Hi Zusammen,
es kommt eben ganz drauf an, was man machen will. Wenn ich parallel zur Webcam-Aufnahme die vorherige Aufnahmeserie ZIPen will, ist der übliche 1,6GHz Atom im Netbook zu schwach auf der Brust. Der liegt ja in etwa auf dem Niveau eines Athlon 700. Wer mit Giotto Serien zusammenrechnet wird den totalen Einbruch erleben, das muss man dann auf den nächsten Tag verschieben und die Kiste dann alle zwei Stunden (oder länger) mit der nächsten Serie füttern.
Bei mir läuft 24/7 ein Eee-PC, der quasi ein Netbook ohne Display ist. Ist stets surfbereit und dient als kleiner Webserver, dafür langt das sogar.

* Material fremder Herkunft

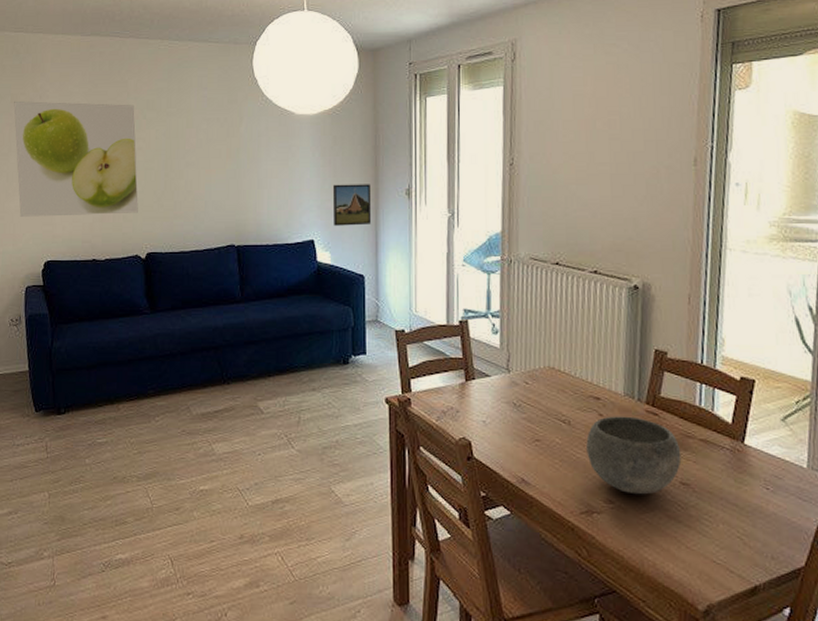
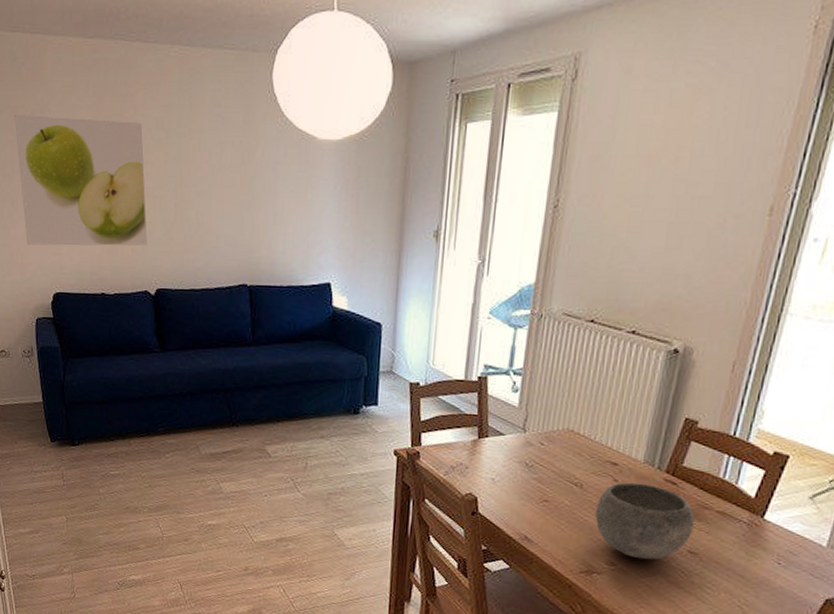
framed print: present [332,184,372,226] -> none [352,222,396,270]

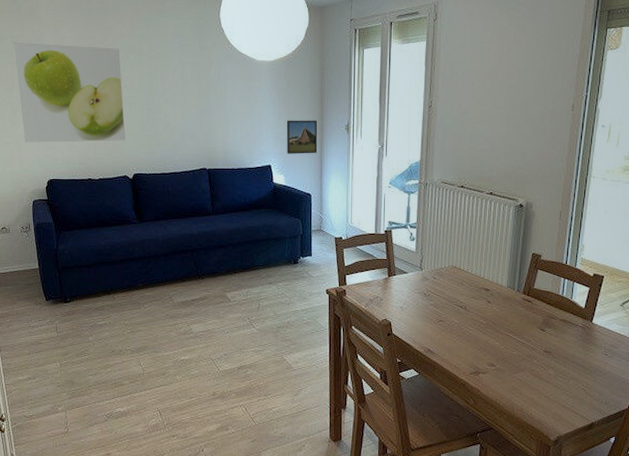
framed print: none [352,222,396,270] -> present [286,120,318,154]
bowl: present [595,482,695,560] -> none [477,302,546,360]

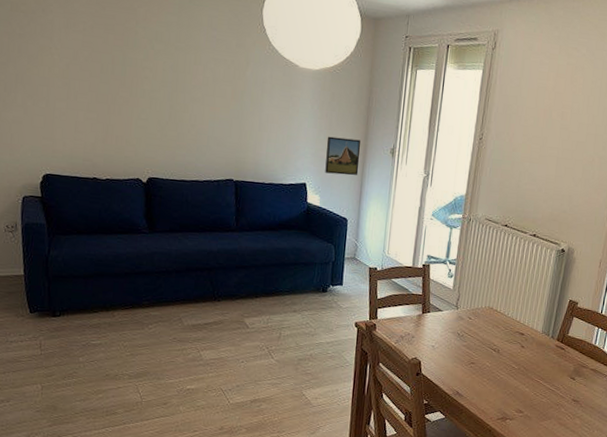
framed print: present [14,42,125,142] -> none [13,10,143,139]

Als Notebook aber hat ein Centrino bzw. auch ein moderner Doppelkern-Prozessor aber durchaus seine Vorteile. Der verbraucht nicht entscheidend mehr, wenn er im Leerlauf auf 800 MHz getaktet ist, ist dann aber schon mindestens gleich schnell wie der 1,6GHz Atom unter Vollast. Mit entsprechender Software (z.B. Centrino Hardware Control) kann man den Proz. zwingen, auf 800 MHz (bzw. dem "Minimal-Takt" des Modells) zu laufen und durch Undervolting kann man auch viel Strom einsparen. Man hat also Leistung auf Abruf. Dieses Potenzial fehlt beim Atom. Allerdings muss man sich ein Notebook dann auch dementsprechend genau aussuchen, das heißt zum Beispiel unter Umständen verzicht auf zusätzliche 3D-Chips, wenn man davon nicht besonders stromsparende Varianten bekommt. Als ich mein Gerät gekauft habe, war der im Intel 915BG Chipsatz eingebaute Grafikkern noch der energiesparendste. Stellarium bringt der aber auch auf den Schirm. Ist natürlich der Chipsatz, den man üblicherweise in den Atom-Rechnern so vorfindet, dann natürlich in der... äh... am wenigstens energieverschwendenden Variante.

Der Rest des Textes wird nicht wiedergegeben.